The ruling notes that Victory Properties LLC was aware of the poor conditions outside of its six-family apartment building at 138 North Street in New Britain.

In addition to the discarded home furnishings and abandoned car wreck that took up space in the back yard that young tenants used as a playground, "chunks of concrete were lying about, along with piles of construction material, trash and rocks" because of the deteriorating concrete sidewalks and retaining walls, the record shows.

The owner of Victory Properties, who served as the building manager, allegedly knew that tenants had concerns about these conditions since their children would play with the broken concrete and other debris.

This manager saw the conditions every month when he went to collect rent, and at least one tenant complained to him about it, the complaint states.

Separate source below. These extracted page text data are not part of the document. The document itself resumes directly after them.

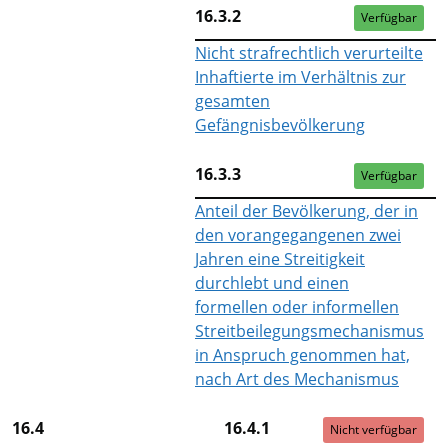
16.3.2
Verfügbar
Nicht strafrechtlich verurteilte
Inhaftierte im Verhältnis zur
gesamten
Gefängnisbevölkerung
16.3.3
Verfügbar
Anteil der Bevölkerung, der in
den vorangegangenen zwei
Jahren eine Streitigkeit
durchlebt und einen
formellen oder informellen
Streitbeilegungsmechanismus
in Anspruch genommen hat,
nach Art des Mechanismus
16.4
16.4.1
Nicht verfügbar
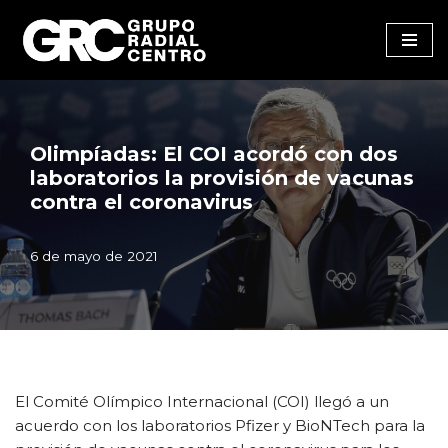
Saltar
al
contenido
Olimpíadas: El COI acordó con dos
laboratorios la provisión de vacunas
contra el coronavirus
6 de mayo de 2021
El Comité Olímpico Internacional (COI) llegó a un
acuerdo con los laboratorios Pfizer y BioNTech para la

The debris was fully accessible to the children living in the building on May 14, 2008, when a 10-year-old tenant decided to throw an 18-pound chunk of concrete off his third-floor apartment's balcony to see if it would break.

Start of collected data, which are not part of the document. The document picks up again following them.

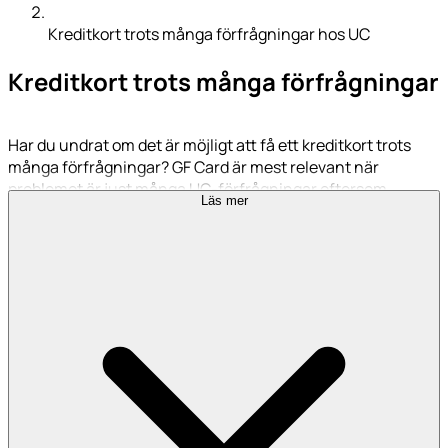
Kreditkort trots många förfrågningar hos UC
Kreditkort trots många förfrågningar
Har du undrat om det är möjligt att få ett kreditkort trots
många förfrågningar? GF Card är mest relevant när
problemet är just många UC-förfrågningar eftersom
Läs mer
ansökan marknadsförs utan UC. Vi går igenom hur
upprepade UC-förfrågningar påverkar kreditvärdigheten
och vilka kort som fortfarande kan vara aktuella.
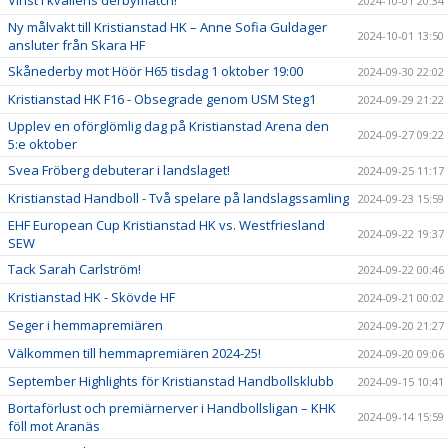
Vinst i kvällens derbymatch!
2024-10-01 20:34
Ny målvakt till Kristianstad HK – Anne Sofia Guldager
2024-10-01 13:50
ansluter från Skara HF
Skånederby mot Höör H65 tisdag 1 oktober 19:00
2024-09-30 22:02
Kristianstad HK F16 - Obsegrade genom USM Steg1
2024-09-29 21:22
Upplev en oförglömlig dag på Kristianstad Arena den
2024-09-27 09:22
5:e oktober
Svea Fröberg debuterar i landslaget!
2024-09-25 11:17
Kristianstad Handboll - Två spelare på landslagssamling
2024-09-23 15:59
EHF European Cup Kristianstad HK vs. Westfriesland
2024-09-22 19:37
SEW
Tack Sarah Carlström!
2024-09-22 00:46
Kristianstad HK - Skövde HF
2024-09-21 00:02
Seger i hemmapremiären
2024-09-20 21:27
Välkommen till hemmapremiären 2024-25!
2024-09-20 09:06
September Highlights för Kristianstad Handbollsklubb
2024-09-15 10:41
Bortaförlust och premiärnerver i Handbollsligan – KHK
2024-09-14 15:59
föll mot Aranäs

He saw too late that his 7-year-old cousin, who lived in a different apartment of the building, was in the path of the rock, and Adriana Ruiz did not get out of the way in time.

Adriana was hospitalized for two months with a crushed skull, paralysis on her right side and a traumatic brain injury.

When Adriana's mother, Olga Rivera, sued Victory Properties for negligence, the trial court granted the landlord summary judgment, calling the child's injury unforeseeable.

An appellate panel reversed, however, and the Connecticut Supreme Court agreed last week that the claims against Victory Properties should go to trial.

Noting the standard that landlords are obligated "to maintain the common areas of an apartment building in a reasonably safe condition for the benefit of the tenants who reside in the building," the court rejected attempts by Victory Properties to minimize the risk that the broken concrete posed.

"For our part, we are hard pressed to conceive of any set of circumstances in which it would be reasonable for a landlord, on the basis of his or her belief that pieces of broken concrete pose no inherent danger to children, to allow such debris to accumulate in an area frequented by children at play," Justice Richard Palmer wrote for the three-member court. "Even if we agreed, however, that pieces of broken concrete are inherently harmless, we are aware of no authority that stands for the proposition that a person cannot be held liable for injuries resulting from such objects. For example, magazines and books are the most innocuous of items, but few would argue that they cannot become a fire hazard if allowed to accumulate, over time, in a hallway or attic. "

It is also "common knowledge that children do not always appreciate the dangers inherent in their surroundings and often will play with objects found lying around," the Jan. 20 ruling continues.

Though Adriana's injuries occurred in an "unusual manner," they still fall into the same "continuum of harm" as the broken bones or concussions that could occur from children playing near the trash and concrete in the yard, the court found.

"We conclude, therefore, that the plaintiffs are entitled to a jury determination of their claim that the defendant bears at least some responsibility for Adriana's injuries," Palmer wrote.